Nice points from all of you. Let me add in a buyer's perspective. The \"true\" wild sang by Chinese definition would be what Hillbilly said: plants with no human intervention in all their generations. I belive this is due to the fact that people in ancient China had no ideas about conservation back them, hence the depletion of wild ginseng stocks now. People buy wild sang because of the age, and \"potency\" as it sat in the \"wild forest\" absorbing all the \"good stuff\" from the natural soil under them for hopefully hundreds of years.
Once we introduce measures of conservation we get into a gray area, namely replanting the seed. When you walk in the forest, and you help spread some seed by it being stuck on your jeans or boots, I tend to believe those plants spreaded by your action are still \"wild\" as long as you don't tend to them later. So I think if you didn't fertilize, pesticide and do all the artificial things to help'em grow, they should be considered wild...hence wild simulated perhaps should be wild if NOTHING except planting the seed was done for the plant. This may include tilling.
Are wild ginseng deserving such premium than artificially cultivated ones? I tend to think it's like growing any fruits or veggies. Your wild ones are smaller and probably less robust. Supposedly it contains the same amount of ginsenosides. I tend to think robust fruits have more stuff, but we can debate on that. So theoretically you have the market paying high premium for old chinese belief or a Chinese pricing structure of paying for ginseng hunters' work in hunting down these rare stuff in China vs. farmers planting them.

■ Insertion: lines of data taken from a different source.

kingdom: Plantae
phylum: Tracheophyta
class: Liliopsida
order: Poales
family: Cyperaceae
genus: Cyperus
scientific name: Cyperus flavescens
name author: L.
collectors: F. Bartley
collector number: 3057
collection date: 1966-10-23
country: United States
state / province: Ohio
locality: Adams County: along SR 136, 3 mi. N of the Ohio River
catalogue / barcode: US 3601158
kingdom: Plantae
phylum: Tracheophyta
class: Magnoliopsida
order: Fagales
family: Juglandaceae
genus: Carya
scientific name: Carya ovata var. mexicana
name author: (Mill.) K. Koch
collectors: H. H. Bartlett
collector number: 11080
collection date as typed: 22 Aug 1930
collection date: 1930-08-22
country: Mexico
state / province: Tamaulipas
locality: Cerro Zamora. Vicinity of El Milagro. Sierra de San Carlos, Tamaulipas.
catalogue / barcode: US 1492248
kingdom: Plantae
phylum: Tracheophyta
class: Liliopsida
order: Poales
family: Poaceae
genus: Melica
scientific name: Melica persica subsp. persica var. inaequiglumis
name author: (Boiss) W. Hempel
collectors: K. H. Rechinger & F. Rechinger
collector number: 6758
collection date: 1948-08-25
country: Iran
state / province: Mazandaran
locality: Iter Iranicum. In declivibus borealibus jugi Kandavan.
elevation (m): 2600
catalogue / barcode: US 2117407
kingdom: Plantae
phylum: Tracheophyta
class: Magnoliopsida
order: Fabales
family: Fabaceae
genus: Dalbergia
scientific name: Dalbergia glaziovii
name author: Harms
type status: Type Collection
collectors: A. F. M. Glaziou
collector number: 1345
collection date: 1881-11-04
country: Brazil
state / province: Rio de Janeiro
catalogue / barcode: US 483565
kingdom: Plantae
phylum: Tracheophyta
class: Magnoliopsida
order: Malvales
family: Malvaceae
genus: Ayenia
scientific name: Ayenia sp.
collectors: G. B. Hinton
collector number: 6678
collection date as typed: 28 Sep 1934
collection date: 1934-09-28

I try to buy \"wild\" ginseng cause I understand that pesticides, fungicides, fertilizers, rat poison and even experimental chemicals have been used to cultivate this stuff on a regular basis. So I try to buy as wild of ginseng as I can as it defeats the purpose if my \"healthy stuff\" has traces of bad chemicals in them.
So, for me as a small time user and buyer of ginseng. If you plant them, and do nothing else, I'd buy them as wild if they are old enough. I buy old \"wild\" stuff cause I think it doesn't pay to sit on woodsgrown plants for 30 years when they can be sold in 15. So the older ones are more likely wilder/untended to. (Yes, we still get into the debate about them growing in your backyard vs. virgin forest...etc). Then there's the concept of dropping some fertilizers on your \"wild\" patches to \"help them survive.\" That I think is cheating and have seen supposedly wild ginseng with rings and all looking like big fat turnips. That ain't right. But that's only my opinion.